Pastor Charles Byer, Our Redeemer Lutheran Church, Aquebogue:
Evil came about when there was rebellion against God, whose plan was that everyone would be obedient to him. In the beginning, God created angels and mankind. Somewhere after creation, the angel Lucifer decided to rebel and was thrown out of heaven. He chose to tempt mankind, and mankind, instead of listening to God, listened to the other evil voice. That is not part of God's plan. His plan is to destroy all evil.
So often, we push ourselves away from God, which is what evil wants us to do. I believe things happen to increase our faith and reliance in him. There is no evil in God. Evil exists outside God. Some may ask the question, why doesn't he destroy evil? He does have a plan to destroy evil - on the last day. He wants us to have the opportunity to know Jesus and his salvation.
Rabbi Marc Gruber, Central Synagogue, Rockville Centre:
I think evil is a necessary part of the relationship between God and humankind. If we, as humans, are to truly have freewill and be moral agents, it is necessary that we not only act to do good, but we also have the real, not just the theoretical, ability to do evil. If you can't do evil, your choices to do good aren't relevant.
I think it goes back to the notion of the first sin. In my mind, the first sin was not the disobedience by eating from the tree of knowledge in the Garden of Eden. The sin is when God goes to Adam, asks him if he ate from the tree, and Adam passes the buck and says Eve gave it to him. He knew what he had done and chose to pass the buck. The second sin is when God asked Eve, and she said the serpent made her do it. You become responsible for your actions once you know what you're doing.
So, yes, I do think evil needs to be part of the fabric of our world. It is our job to balance it within ourselves.
Patrick Duggan, pastor, Congregational Church of South Hempstead:
Definitely it is a part of God's plan. Evil is a fact of our existence. I think it is a presumptive question. Who are we to decide whether there is to be evil? We don't have any control over the existence of evil. What we do have control over is whether to perform or not perform acts of evil.
Whether we choose to do good or evil - that is a more pertinent question. God teaches us in the major texts of the existence of evil. He loves humanity enough to reveal to us its existence, and he cares about us in evil and good times.

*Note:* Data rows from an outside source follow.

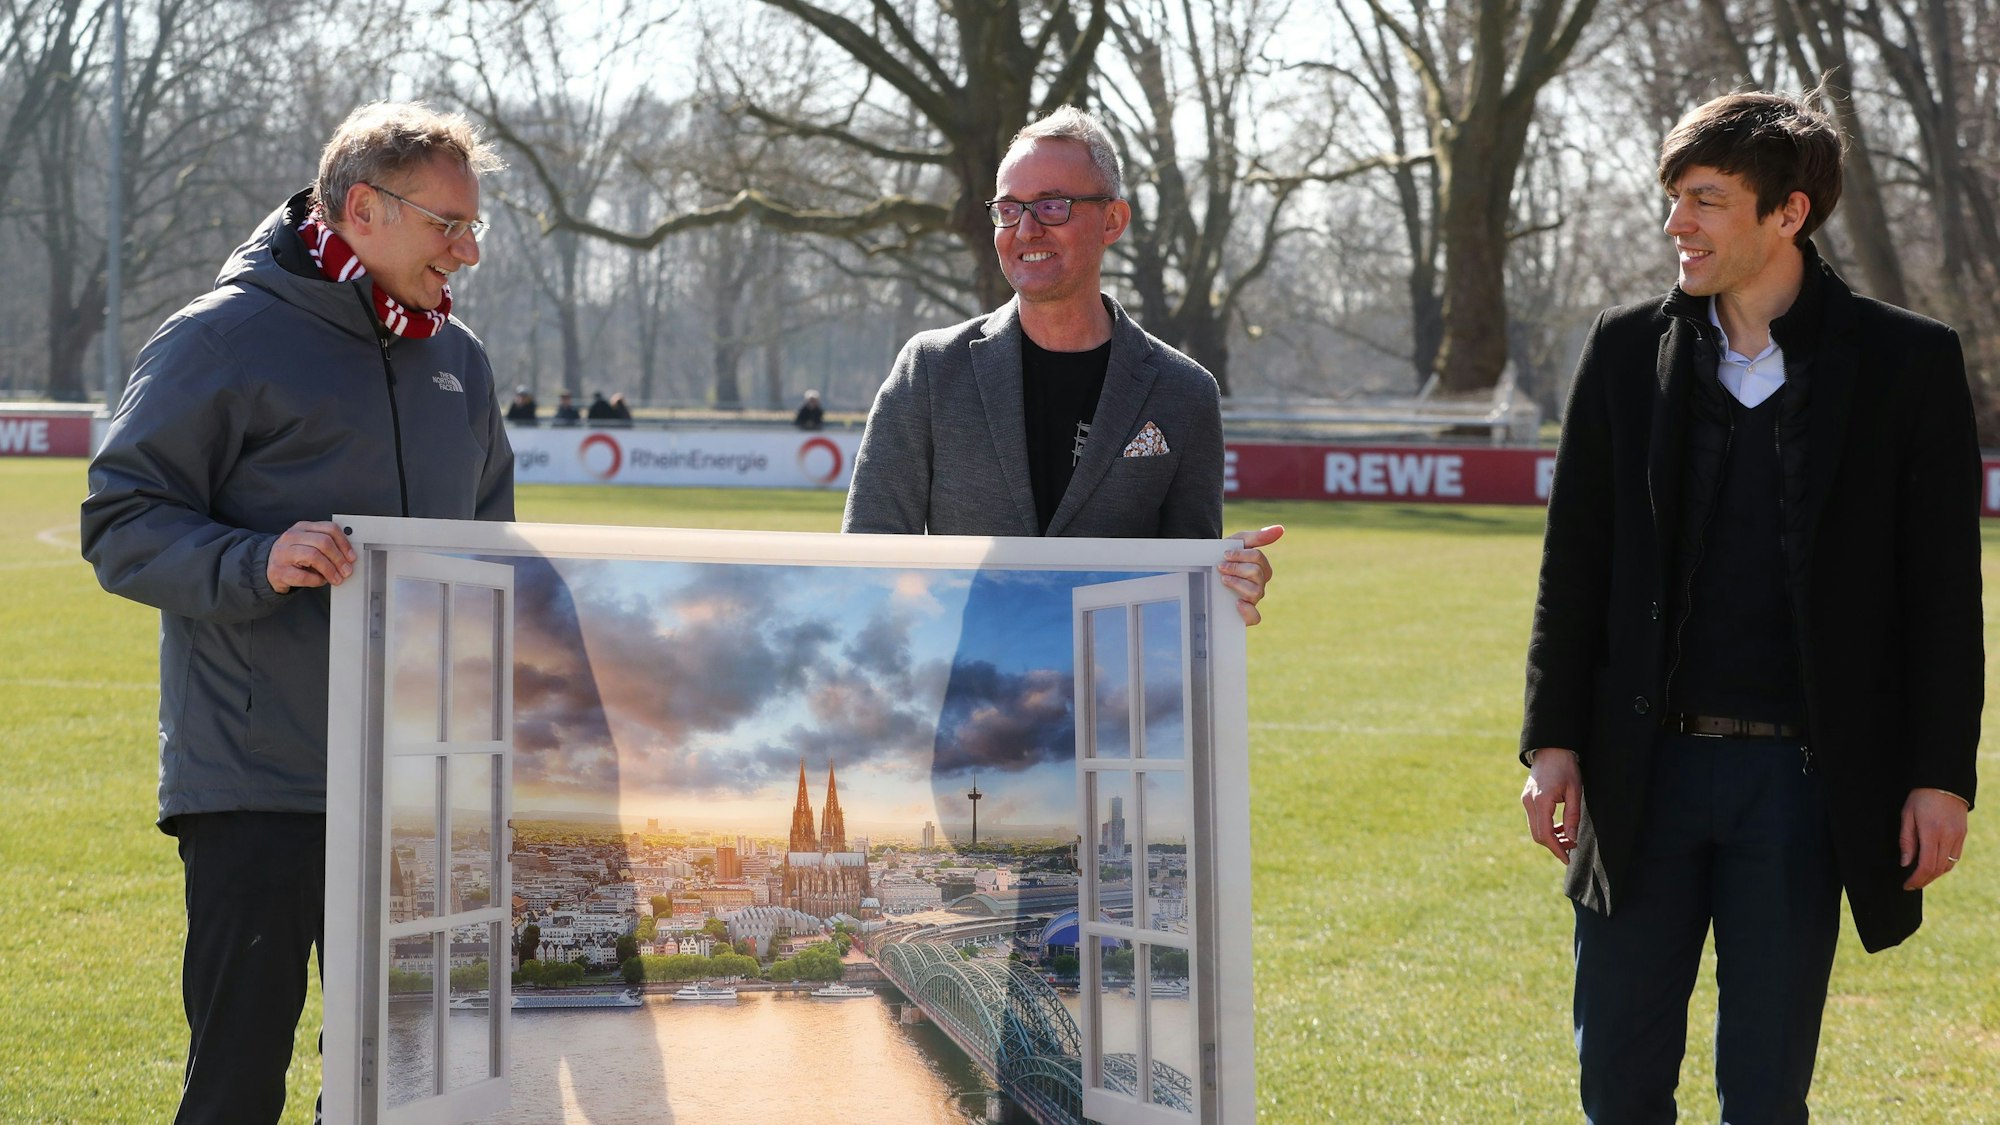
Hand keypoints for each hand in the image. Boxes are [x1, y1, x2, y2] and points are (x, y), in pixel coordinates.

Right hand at [267, 520, 355, 593]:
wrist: (268, 567)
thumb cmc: (293, 556)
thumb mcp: (309, 544)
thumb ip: (326, 545)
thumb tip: (348, 557)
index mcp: (302, 527)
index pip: (329, 529)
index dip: (344, 543)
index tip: (352, 556)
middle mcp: (292, 537)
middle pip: (323, 542)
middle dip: (339, 558)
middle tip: (347, 570)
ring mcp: (283, 553)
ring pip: (313, 556)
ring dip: (330, 570)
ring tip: (336, 578)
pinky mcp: (279, 571)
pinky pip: (303, 576)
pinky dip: (317, 580)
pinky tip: (321, 581)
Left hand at [1221, 524, 1282, 625]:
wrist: (1205, 571)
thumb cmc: (1225, 557)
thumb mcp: (1238, 543)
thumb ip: (1258, 536)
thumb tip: (1281, 529)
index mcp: (1261, 568)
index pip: (1258, 559)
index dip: (1241, 555)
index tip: (1225, 554)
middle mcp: (1260, 585)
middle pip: (1257, 574)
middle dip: (1236, 568)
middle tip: (1221, 567)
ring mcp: (1252, 600)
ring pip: (1255, 593)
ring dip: (1238, 584)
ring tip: (1224, 580)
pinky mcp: (1244, 615)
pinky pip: (1255, 618)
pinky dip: (1248, 611)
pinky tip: (1237, 603)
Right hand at [1521, 748, 1581, 864]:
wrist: (1551, 749)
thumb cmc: (1566, 768)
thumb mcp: (1575, 792)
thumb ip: (1572, 817)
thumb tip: (1571, 839)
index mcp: (1541, 801)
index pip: (1546, 834)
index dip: (1557, 849)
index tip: (1568, 859)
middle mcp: (1529, 802)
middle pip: (1537, 835)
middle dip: (1554, 845)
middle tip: (1572, 848)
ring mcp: (1525, 800)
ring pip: (1534, 829)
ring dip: (1550, 837)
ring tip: (1568, 837)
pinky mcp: (1526, 799)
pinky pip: (1534, 820)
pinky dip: (1545, 828)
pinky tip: (1559, 827)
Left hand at [1900, 787, 1969, 890]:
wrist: (1944, 782)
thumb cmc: (1920, 797)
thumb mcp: (1907, 815)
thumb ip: (1906, 841)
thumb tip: (1906, 864)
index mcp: (1932, 832)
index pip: (1926, 865)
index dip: (1916, 879)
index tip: (1906, 885)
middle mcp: (1948, 837)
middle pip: (1938, 869)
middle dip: (1924, 880)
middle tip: (1912, 884)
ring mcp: (1958, 836)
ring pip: (1948, 866)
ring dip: (1934, 875)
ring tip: (1921, 877)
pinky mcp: (1963, 834)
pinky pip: (1955, 857)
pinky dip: (1944, 866)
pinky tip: (1934, 866)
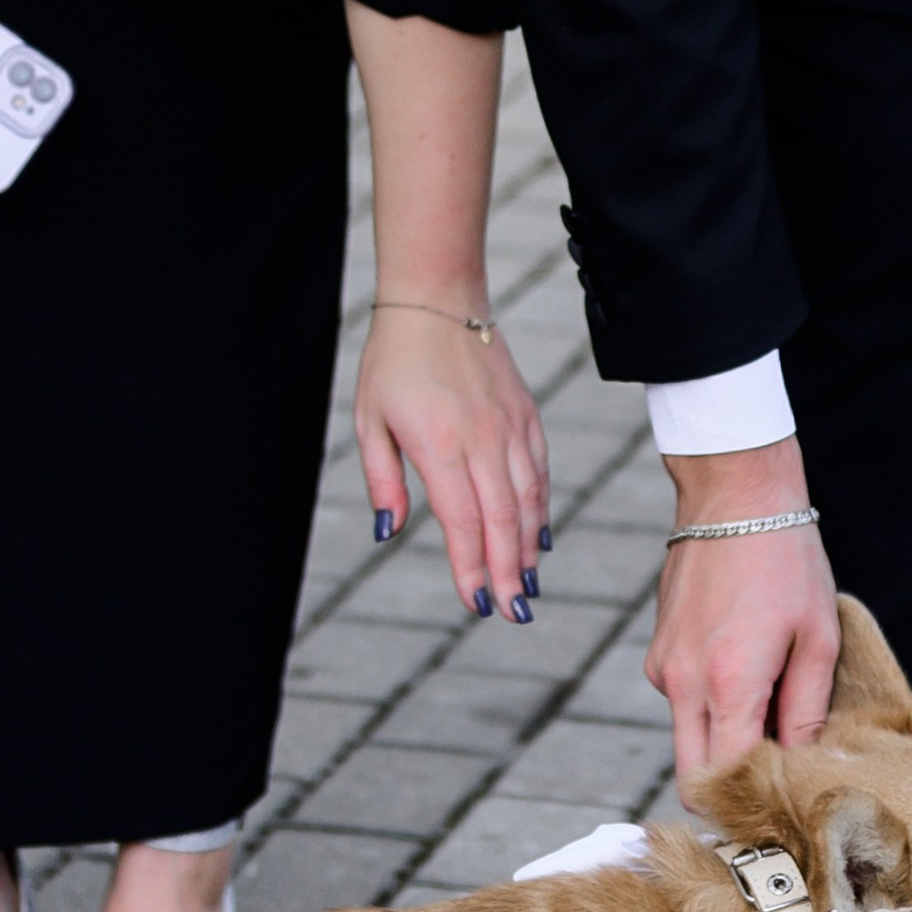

I think people do think that there should be no evil. I'm not suggesting people shouldn't ask the question. Anything we ask of God is OK. I'm questioning the thinking behind it that indicates we have an effect on God's plan.
Evil is a fact of our existence from almost the moment of creation. The question should be, what can we do to live a faithful life in the midst of evil and to help others impacted by evil? It is how we function in the midst of evil. That is what determines being a person of faith. If humans had written the Bible, we'd have taken out all the bad parts.